Locate all lines in the data below that hold "none" and show them.

* Raw data:
___

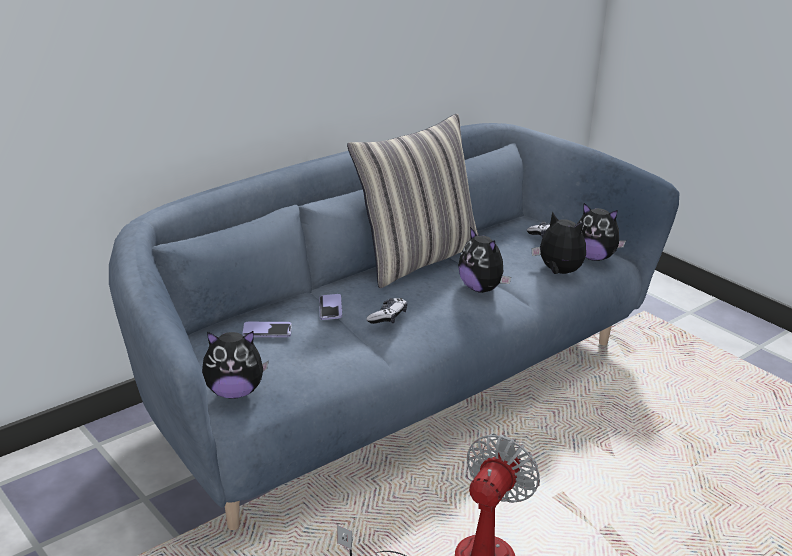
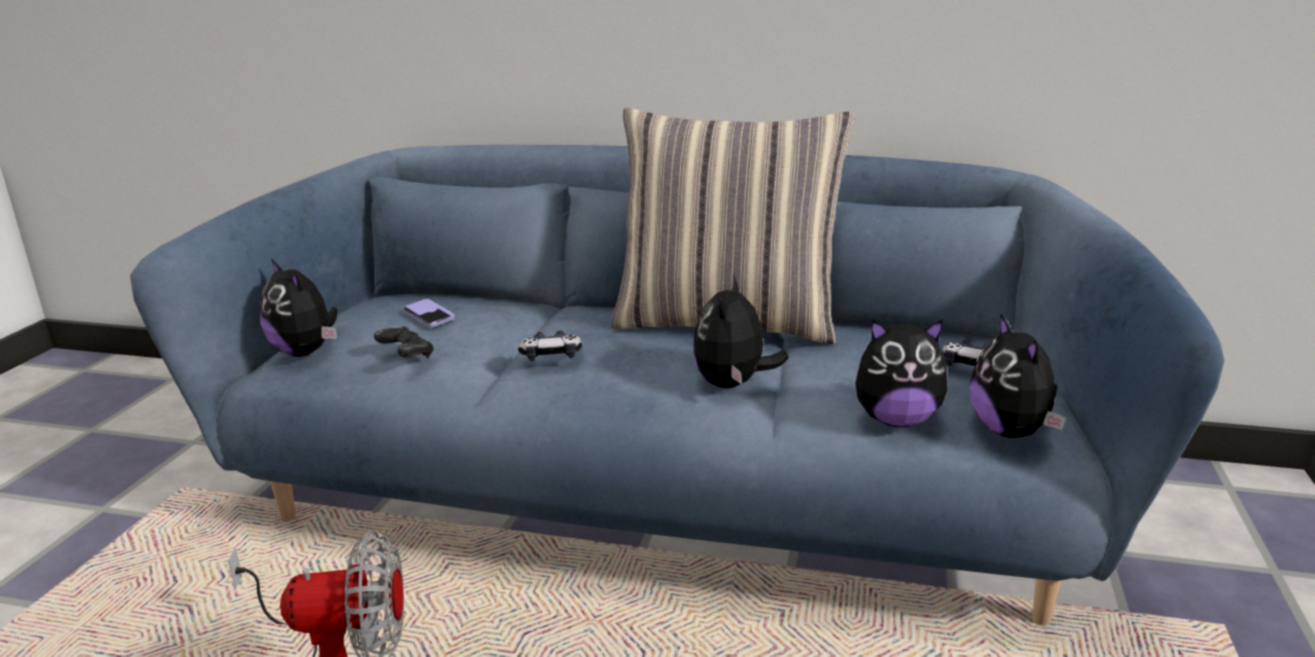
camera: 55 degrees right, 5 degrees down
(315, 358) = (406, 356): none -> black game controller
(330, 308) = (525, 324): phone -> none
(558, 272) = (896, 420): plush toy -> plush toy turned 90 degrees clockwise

___

* Result below:
(315, 358) = (406, 356): none -> black game controller
(330, 308) = (525, 324): phone -> none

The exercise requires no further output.